PROBLEM DESCRIPTION
Carry on the review email about the AArch64 cheap-shift cost patch, starting right after its last line.

One grammar fix inline below, otherwise this is OK.

Thanks,
James

> * config/aarch64/aarch64-cost-tables.h (thunderx_extra_costs):
> Increment Arith_shift and Arith_shift_reg by 1.
> * config/aarch64/aarch64-tuning-flags.def (cheap_shift_extend): New tuning flag.
> * config/aarch64/aarch64.c (thunderx_tunings): Enable
> AARCH64_EXTRA_TUNE_CHEAP_SHIFT_EXTEND.
> (aarch64_strip_extend): Add new argument and test for it.
> (aarch64_cheap_mult_shift_p): New function.
> (aarch64_rtx_mult_cost): Call aarch64_cheap_mult_shift_p and don't add
> a cost if it is true.
> Update calls to aarch64_strip_extend.
> (aarch64_rtx_costs): Update calls to aarch64_strip_extend.
> 
> +
> +/* Return true iff X is an cheap shift without a sign extend. */

s/an cheap/a cheap/

> +
> +static bool
> +aarch64_cheap_mult_shift_p (rtx x)
> +{
> +  rtx op0, op1;
> +
> +  op0 = XEXP (x, 0);
> +  op1 = XEXP (x, 1);
> +
> +  if (!(aarch64_tune_params.extra_tuning_flags
> +                      & AARCH64_EXTRA_TUNE_CHEAP_SHIFT_EXTEND))
> +    return false;
> +
> +  if (GET_CODE (op0) == SIGN_EXTEND)
> +    return false;
> +
> +  if (GET_CODE (x) == ASHIFT && CONST_INT_P (op1)
> +      && UINTVAL (op1) <= 4)
> +    return true;
> +
> +  if (GET_CODE (x) != MULT || !CONST_INT_P (op1))
> +    return false;
> +
> +  HOST_WIDE_INT l2 = exact_log2 (INTVAL (op1));
> +
> +  if (l2 > 0 && l2 <= 4)
> +    return true;
> +
> +  return false;
> +}
> +
>  /* Helper function for rtx cost calculation.  Calculate the cost of
>     a MULT or ASHIFT, which may be part of a compound PLUS/MINUS rtx.
>     Return the calculated cost of the expression, recursing manually in to
> @@ -6164,7 +6200,11 @@ aarch64_rtx_mult_cost (rtx x, enum rtx_c
>  	    {
>  	      if (compound_p)
>  	        {
> -	          if (REG_P (op1))
> +		  /* If the shift is considered cheap,
> +		     then don't add any cost. */
> +		  if (aarch64_cheap_mult_shift_p (x))
> +		    ;
> +	          else if (REG_P (op1))

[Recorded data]
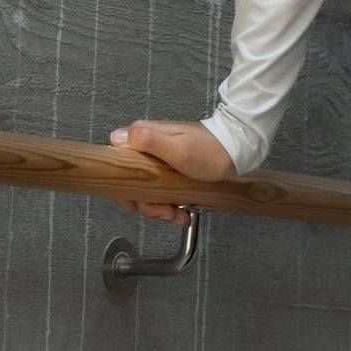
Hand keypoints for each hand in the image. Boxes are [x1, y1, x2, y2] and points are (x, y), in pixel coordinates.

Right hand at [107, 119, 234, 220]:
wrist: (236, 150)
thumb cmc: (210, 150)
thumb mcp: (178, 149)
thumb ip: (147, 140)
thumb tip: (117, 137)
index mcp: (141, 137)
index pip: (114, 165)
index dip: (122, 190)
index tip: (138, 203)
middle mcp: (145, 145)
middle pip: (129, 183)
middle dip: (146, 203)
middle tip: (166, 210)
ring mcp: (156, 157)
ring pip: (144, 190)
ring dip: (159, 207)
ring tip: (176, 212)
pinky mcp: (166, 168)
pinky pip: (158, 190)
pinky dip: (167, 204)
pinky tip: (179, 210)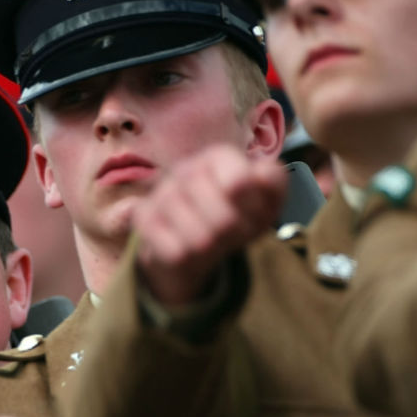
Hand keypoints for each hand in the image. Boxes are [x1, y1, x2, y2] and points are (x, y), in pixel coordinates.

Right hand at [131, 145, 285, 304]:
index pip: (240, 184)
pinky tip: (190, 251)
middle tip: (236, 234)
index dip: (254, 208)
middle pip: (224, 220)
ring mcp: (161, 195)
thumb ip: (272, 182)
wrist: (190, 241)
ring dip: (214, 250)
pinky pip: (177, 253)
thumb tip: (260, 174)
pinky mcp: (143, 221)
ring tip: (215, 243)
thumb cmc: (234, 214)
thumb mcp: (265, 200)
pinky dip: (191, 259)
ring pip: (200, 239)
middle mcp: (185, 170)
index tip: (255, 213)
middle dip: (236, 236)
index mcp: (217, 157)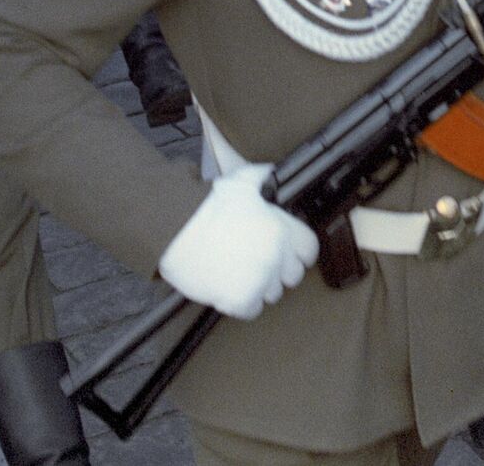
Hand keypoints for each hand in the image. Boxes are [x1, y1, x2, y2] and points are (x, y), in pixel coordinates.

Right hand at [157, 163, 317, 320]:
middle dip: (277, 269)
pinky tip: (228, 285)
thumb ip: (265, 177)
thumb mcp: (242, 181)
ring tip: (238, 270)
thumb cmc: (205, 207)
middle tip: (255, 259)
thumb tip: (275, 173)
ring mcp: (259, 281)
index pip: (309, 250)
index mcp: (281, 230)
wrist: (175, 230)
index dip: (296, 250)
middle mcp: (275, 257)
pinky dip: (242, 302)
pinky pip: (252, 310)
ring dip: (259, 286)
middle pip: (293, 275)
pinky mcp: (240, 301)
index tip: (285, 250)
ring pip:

...

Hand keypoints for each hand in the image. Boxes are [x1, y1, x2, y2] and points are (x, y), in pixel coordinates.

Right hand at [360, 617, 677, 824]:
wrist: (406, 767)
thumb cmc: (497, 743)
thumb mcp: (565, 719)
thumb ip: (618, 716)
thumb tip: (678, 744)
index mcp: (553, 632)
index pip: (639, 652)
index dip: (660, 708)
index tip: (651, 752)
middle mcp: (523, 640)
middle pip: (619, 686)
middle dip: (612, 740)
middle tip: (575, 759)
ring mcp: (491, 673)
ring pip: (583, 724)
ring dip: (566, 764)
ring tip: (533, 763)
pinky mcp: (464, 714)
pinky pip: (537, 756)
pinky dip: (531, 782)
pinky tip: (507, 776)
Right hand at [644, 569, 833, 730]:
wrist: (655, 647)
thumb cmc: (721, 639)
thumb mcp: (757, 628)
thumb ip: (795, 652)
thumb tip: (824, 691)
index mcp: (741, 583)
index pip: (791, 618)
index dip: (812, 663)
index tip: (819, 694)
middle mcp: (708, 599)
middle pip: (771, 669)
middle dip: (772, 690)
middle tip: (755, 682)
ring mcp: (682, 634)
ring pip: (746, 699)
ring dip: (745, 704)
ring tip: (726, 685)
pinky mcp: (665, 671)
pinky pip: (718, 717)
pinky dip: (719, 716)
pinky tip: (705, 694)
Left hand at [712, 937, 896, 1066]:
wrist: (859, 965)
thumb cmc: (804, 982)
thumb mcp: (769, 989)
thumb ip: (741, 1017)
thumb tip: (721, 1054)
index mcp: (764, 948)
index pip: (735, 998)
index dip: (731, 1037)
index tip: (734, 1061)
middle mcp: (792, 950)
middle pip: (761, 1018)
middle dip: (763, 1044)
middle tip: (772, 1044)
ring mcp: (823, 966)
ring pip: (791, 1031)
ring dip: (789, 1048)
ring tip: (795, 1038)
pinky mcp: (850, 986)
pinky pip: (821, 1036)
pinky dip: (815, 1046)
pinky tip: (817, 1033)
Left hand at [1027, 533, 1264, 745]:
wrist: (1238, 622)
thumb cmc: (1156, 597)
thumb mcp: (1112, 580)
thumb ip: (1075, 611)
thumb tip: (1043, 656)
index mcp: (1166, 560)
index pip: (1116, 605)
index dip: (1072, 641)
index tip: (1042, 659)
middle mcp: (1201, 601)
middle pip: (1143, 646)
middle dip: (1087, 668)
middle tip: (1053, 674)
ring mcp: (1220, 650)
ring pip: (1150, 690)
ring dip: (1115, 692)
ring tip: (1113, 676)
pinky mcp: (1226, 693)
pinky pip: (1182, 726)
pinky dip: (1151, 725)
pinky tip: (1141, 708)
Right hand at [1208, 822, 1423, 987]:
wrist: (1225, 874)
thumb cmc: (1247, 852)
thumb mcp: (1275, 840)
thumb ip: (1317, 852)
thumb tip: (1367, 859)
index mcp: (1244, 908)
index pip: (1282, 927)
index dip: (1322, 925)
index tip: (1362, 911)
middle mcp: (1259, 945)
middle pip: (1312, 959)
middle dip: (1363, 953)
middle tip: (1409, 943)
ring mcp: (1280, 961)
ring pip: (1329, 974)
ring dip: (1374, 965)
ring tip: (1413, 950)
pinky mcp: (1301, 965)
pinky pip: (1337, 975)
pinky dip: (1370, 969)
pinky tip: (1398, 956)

...

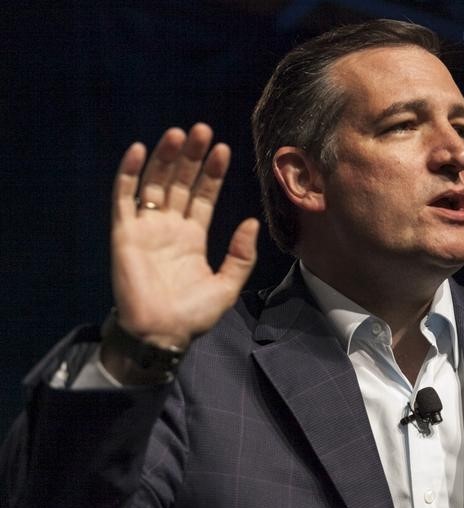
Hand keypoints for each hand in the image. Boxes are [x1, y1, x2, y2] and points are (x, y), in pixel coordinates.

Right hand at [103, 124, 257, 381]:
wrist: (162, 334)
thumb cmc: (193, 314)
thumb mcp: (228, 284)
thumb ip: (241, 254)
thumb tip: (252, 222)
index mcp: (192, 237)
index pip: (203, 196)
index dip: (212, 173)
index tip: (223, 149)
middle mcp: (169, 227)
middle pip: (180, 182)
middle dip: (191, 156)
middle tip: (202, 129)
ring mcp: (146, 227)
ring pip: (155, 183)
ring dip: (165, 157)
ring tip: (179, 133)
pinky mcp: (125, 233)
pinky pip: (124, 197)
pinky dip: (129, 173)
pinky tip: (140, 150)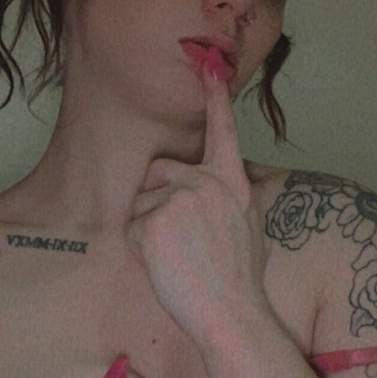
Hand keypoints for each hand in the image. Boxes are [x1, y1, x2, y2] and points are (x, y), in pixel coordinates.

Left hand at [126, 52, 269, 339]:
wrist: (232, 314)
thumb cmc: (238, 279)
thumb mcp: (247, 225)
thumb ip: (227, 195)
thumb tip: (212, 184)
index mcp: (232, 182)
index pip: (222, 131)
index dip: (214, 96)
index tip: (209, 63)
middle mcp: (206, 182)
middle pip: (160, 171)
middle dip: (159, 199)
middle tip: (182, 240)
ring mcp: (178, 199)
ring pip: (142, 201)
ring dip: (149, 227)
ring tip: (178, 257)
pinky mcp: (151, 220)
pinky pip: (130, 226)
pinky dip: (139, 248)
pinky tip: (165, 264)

OUTPUT FOR THIS EXERCISE
>  		    /* ARITH + shift-by-register.  */
>  		    cost += extra_cost->alu.arith_shift_reg;
>  		  else if (is_extend)
> @@ -6182,7 +6222,7 @@ aarch64_rtx_mult_cost (rtx x, enum rtx_c
>  	    }
>  	  /* Strip extends as we will have costed them in the case above.  */
>  	  if (is_extend)
> -	    op0 = aarch64_strip_extend (op0);
> +	    op0 = aarch64_strip_extend (op0, true);
>  
>  	  cost += rtx_cost (op0, VOIDmode, code, 0, speed);
>  
> @@ -7026,13 +7066,13 @@ cost_minus:
>  	    if (speed)
>  	      *cost += extra_cost->alu.extend_arith;
>  
> -	    op1 = aarch64_strip_extend (op1);
> +	    op1 = aarch64_strip_extend (op1, true);
>  	    *cost += rtx_cost (op1, VOIDmode,
>  			       (enum rtx_code) GET_CODE (op1), 0, speed);
>  	    return true;
>  	  }
>  
> -	rtx new_op1 = aarch64_strip_extend (op1);
> +	rtx new_op1 = aarch64_strip_extend (op1, false);
>  
>  	/* Cost this as an FMA-alike operation.  */
>  	if ((GET_CODE (new_op1) == MULT
> @@ -7105,7 +7145,7 @@ cost_plus:
>  	    if (speed)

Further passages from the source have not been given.